Michael was very prou
d of his wagon—especially after his father painted its wooden slats fire engine red—but when just plain grease was hard to come by and fruit pits in March were few, he changed his patriotic objective and collected wanted paper and string instead.
Although those employed in war work were exempt from rationing, by early spring of 1918, every household in Highland Park boasted one of the Food Administration’s signed pledge cards displayed in their front window. Still, not every day was dictated by a war so far away.
Johann’s older girls now attended school, left each morning with their father while Henrietta and her youngest kept house and when everything was done to Dutch perfection went visiting around the neighborhood, usually over to Jane’s. Gloria—now a two-and-a-half-year-old bundle of flaxen curls and irresistible charm, aided by eyes that a summer sky could envy—thought Michael was the nicest boy in the whole wide world and never missed an opportunity to tell him so!
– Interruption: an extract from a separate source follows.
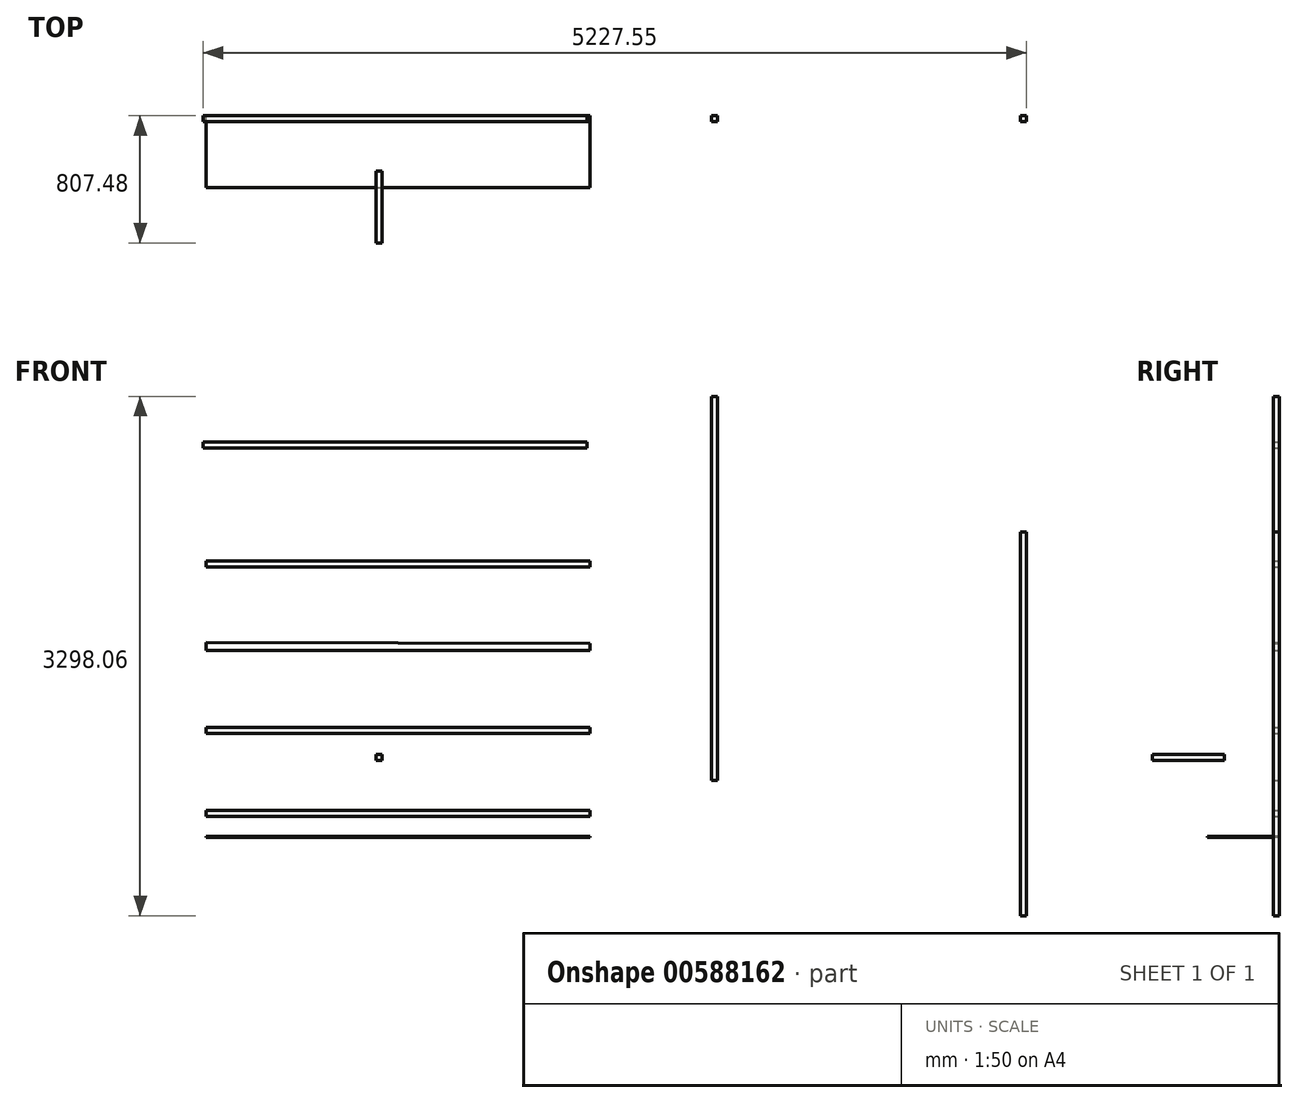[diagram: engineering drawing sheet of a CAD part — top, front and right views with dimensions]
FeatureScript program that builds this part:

At first the little girl’s cloying devotion had an adverse effect. Michael, very annoyed, tried to steer her in his brother’s direction hoping John’s usual sullenness would deter her from coming over all the time, but when one day John threw mud at her and Gloria, quite stunned stood there forlorn and cried, Michael feeling she needed protection went to her rescue, brushed the mud off her pretty pinafore dress—took her by the hand and whispering soothing words led Henrietta’s daughter into his mother’s kitchen for a nice apple to be eaten to the core. From then on Michael accepted Gloria as his unavoidable shadow—and both were happy. When Carl’s Rosie on her day off brought their twins—all the children played together, but the unassailable unit of Michael and his Gloria remained intact.
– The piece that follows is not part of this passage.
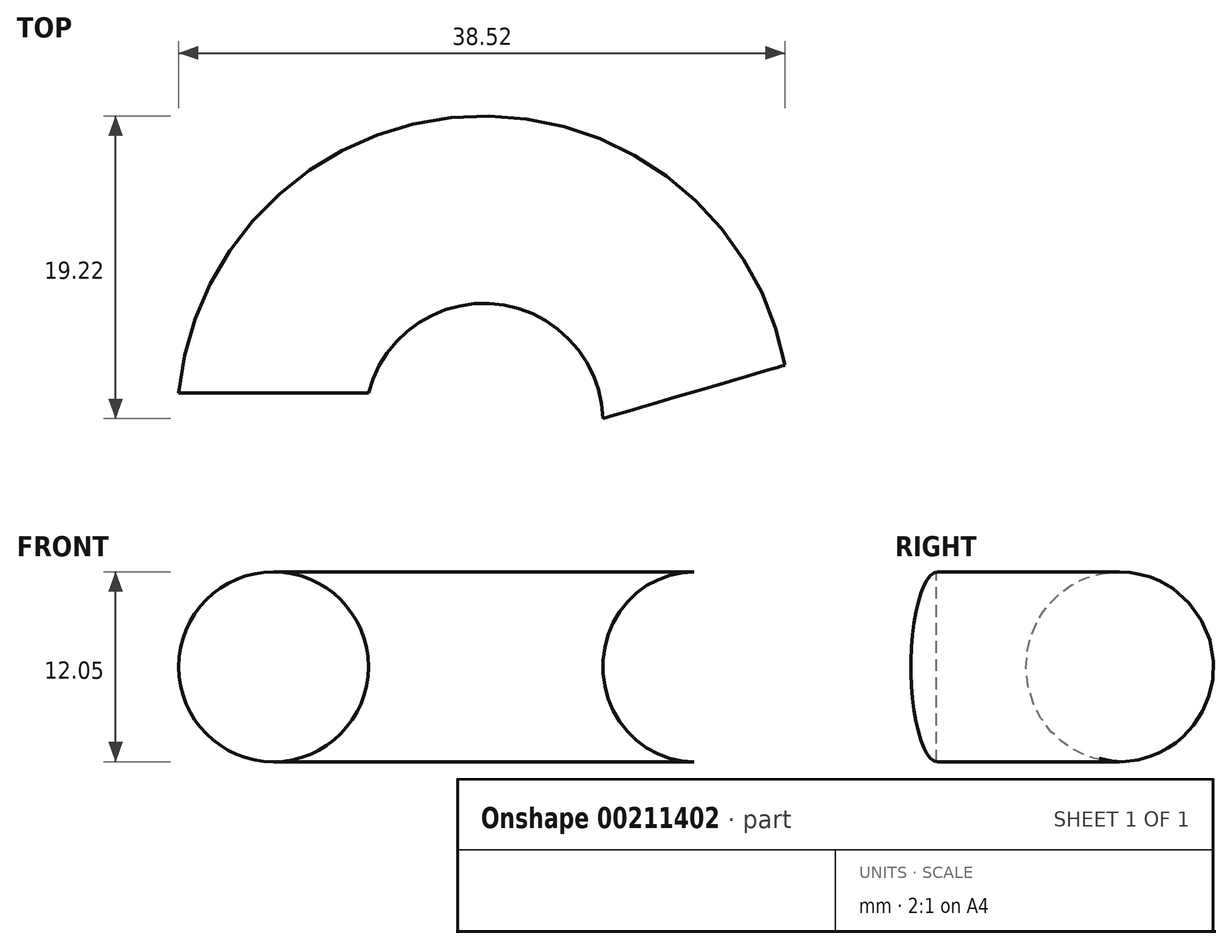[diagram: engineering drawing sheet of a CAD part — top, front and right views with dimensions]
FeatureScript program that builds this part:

Announcing that his company would refuse all profit from the manufacture of articles needed to win the war, Henry Ford stopped civilian production and Highland Park’s assembly lines turned out Model T ambulances, Model T trucks, Liberty engines for use in flying machines, even experimented with the idea of using the Model T’s chassis as a possible base for a two-man armored tank. While Britain’s order for Fordson Tractors were rolling off the line in nearby Dearborn, Ford accepted a government contract to build a hundred submarine patrol vessels. Never before had ships been built indoors.